HOOKIPA Pharma Inc. (NASDAQ: HOOK, ‘HOOKIPA’), a company developing a new class of immunotherapeutics based on its proprietary arenavirus platform, today announced that complete HB-200 Phase 1 results (NCT04180215) for single-vector HB-201 and alternating 2-vector HB-202/HB-201 in patients with advanced Human Papillomavirus 16-positive (HPV16+) cancers, including the recommended Phase 2 dose for HB-202/HB-201, will be shared in a poster presentation at the 2022 American Society of Clinical Oncology (ASCO) Annual Meeting, taking place June 3-7, 2022. Data as of March 31, 2022 will be presented on 68 patients, 54 of whom had head and neck squamous cell carcinoma (HNSCC).

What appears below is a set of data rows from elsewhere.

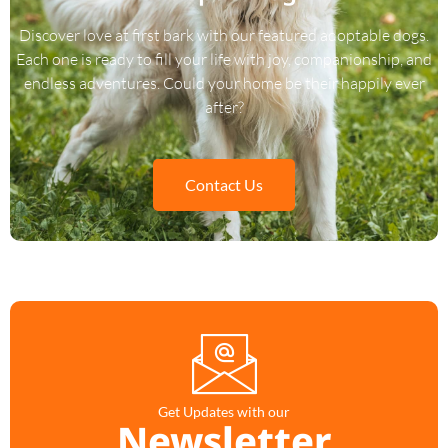
Discover love at first bark with our featured adoptable dogs.
Each one is ready to fill your life with joy, companionship, and
endless adventures. Could your home be their happily ever
after?
Contact Us
Get Updates with our
Newsletter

“We look forward to sharing the full Phase 1 data results on our HB-200 program at ASCO. The final analysis shows that HB-201 and 2-vector HB-202/HB-201 were generally well tolerated and showed anti-tumor activity in these difficult-to-treat patients. We also will share additional translational data that continue to show robust tumor-specific T cell responses from use of our HB-200 therapies,” said Joern Aldag, Chief Executive Officer at HOOKIPA. “We are continuing to advance this truly novel science through the clinic, and the learnings from this phase help deepen our understanding of the potential of our technology. These insights inform our path as we advance the 2-vector HB-202/HB-201 immunotherapy into the ongoing Phase 2 HNSCC portion of the study, as well as our approach to our HB-300 program in prostate cancer.”

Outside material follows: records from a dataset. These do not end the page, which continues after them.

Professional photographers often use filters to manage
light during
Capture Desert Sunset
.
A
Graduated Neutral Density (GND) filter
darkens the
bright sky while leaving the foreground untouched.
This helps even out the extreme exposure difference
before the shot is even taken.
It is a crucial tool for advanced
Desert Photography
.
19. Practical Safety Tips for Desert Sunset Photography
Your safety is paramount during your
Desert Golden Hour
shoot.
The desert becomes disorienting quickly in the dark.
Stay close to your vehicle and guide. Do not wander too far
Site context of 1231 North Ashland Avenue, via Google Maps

The abstract is available on the ASCO website with key details noted below:

• Recommended Phase 2 dose (RP2D) of HB-200 arenavirus-based cancer immunotherapies in patients with HPV16+ cancers
  
  
  • Abstract # 2517, Developmental Therapeutics – Immunotherapy
    
    
    • Poster session: Sunday, June 5, 8:00 a.m. – 11:00 a.m. CDT
    • Poster discussion session: Sunday, June 5, 11:30 a.m. – 1:00 p.m. CDT in Hall D2

• Presenter: Siqing Fu, M.D., Ph.D., Professor of Investigational Cancer Therapeutics and principal investigator at The University of Texas MD Anderson Cancer Center

• Key findings:
  
  
  • Single-vector HB-201 and 2-vector HB-202/HB-201 immunotherapies were generally well tolerated and showed anti-tumor activity in heavily pre-treated patients with HPV16+ head and neck cancer
  • HB-201 was evaluated at three dose levels, with two dosing schedules and two administration routes for safety, efficacy and immunogenicity
  • HB-202/HB-201 was evaluated at four dose levels and two administration routes for safety, efficacy, and the recommended Phase 2 dose
  • Anti-tumor activity in this heavily pre-treated patient population was observed with HB-201 and HB-202/HB-201 treatments alone, including sustained tumor control and partial responses.